**Task instructions**
Once you have read the listing below, write all of it out again exactly.

**Record excerpts**
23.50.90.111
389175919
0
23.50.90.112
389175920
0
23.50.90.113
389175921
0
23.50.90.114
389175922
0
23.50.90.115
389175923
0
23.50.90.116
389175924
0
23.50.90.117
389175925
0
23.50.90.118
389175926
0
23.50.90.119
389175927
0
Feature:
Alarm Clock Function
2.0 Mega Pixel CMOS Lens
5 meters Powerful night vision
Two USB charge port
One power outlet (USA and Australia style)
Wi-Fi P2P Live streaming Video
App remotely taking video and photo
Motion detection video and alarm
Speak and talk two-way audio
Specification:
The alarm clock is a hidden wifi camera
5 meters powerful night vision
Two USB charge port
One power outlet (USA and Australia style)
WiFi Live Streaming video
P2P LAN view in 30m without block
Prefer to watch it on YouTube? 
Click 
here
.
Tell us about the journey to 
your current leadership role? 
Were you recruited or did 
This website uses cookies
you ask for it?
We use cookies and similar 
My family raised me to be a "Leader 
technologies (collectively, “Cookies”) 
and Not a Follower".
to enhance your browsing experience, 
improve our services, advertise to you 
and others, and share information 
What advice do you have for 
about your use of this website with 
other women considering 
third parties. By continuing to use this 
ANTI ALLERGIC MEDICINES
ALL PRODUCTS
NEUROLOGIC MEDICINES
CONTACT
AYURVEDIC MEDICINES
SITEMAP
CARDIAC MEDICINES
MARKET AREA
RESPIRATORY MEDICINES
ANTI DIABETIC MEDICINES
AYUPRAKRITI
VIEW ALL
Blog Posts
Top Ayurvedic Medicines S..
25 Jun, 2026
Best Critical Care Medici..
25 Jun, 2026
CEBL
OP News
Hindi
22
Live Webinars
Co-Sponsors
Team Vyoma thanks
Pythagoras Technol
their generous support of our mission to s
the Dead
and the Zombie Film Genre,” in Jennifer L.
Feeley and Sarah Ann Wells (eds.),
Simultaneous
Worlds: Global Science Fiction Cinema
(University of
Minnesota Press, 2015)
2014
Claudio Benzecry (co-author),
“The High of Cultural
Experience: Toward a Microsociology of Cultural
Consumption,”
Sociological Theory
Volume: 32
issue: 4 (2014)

**Result of this exercise**
23.50.90.111
389175919
0
23.50.90.112
389175920
0
23.50.90.113
389175921
0
23.50.90.114
389175922
0
23.50.90.115
389175923
0
23.50.90.116
389175924
0
23.50.90.117
389175925
0
23.50.90.118
389175926
0
23.50.90.119
389175927
0
Feature:
Alarm Clock Function
2.0 Mega Pixel CMOS Lens
5 meters Powerful night vision
Two USB charge port
One power outlet (USA and Australia style)
Wi-Fi P2P Live streaming Video
App remotely taking video and photo
Motion detection video and alarm
Speak and talk two-way audio
Specification:
The alarm clock is a hidden wifi camera
5 meters powerful night vision
Two USB charge port
One power outlet (USA and Australia style)
WiFi Live Streaming video
P2P LAN view in 30m without block
Prefer to watch it on YouTube? 
Click 
here
.
Tell us about the journey to 
your current leadership role? 
Were you recruited or did 
This website uses cookies
you ask for it?
We use cookies and similar 
My family raised me to be a "Leader 
technologies (collectively, “Cookies”) 
and Not a Follower".
to enhance your browsing experience, 
improve our services, advertise to you 
and others, and share information 
What advice do you have for 
about your use of this website with 
other women considering 
third parties. By continuing to use this 
ANTI ALLERGIC MEDICINES
ALL PRODUCTS
NEUROLOGIC MEDICINES
CONTACT
AYURVEDIC MEDICINES
SITEMAP
CARDIAC MEDICINES
MARKET AREA
RESPIRATORY MEDICINES
ANTI DIABETIC MEDICINES
AYUPRAKRITI
VIEW ALL
Blog Posts
Top Ayurvedic Medicines S..
25 Jun, 2026
Best Critical Care Medici..
25 Jun, 2026
CEBL
OP News
Hindi
22
Live Webinars
Co-Sponsors
Team Vyoma thanks
Pythagoras Technol
their generous support of our mission to s
the Dead
and the Zombie Film Genre,” in Jennifer L.
Feeley and Sarah Ann Wells (eds.),
Simultaneous
Worlds: Global Science Fiction Cinema
(University of
Minnesota Press, 2015)
2014
Claudio Benzecry (co-author),
“The High of Cultural
Experience: Toward a Microsociology of Cultural
Consumption,”
Sociological Theory
Volume: 32
issue: 4 (2014)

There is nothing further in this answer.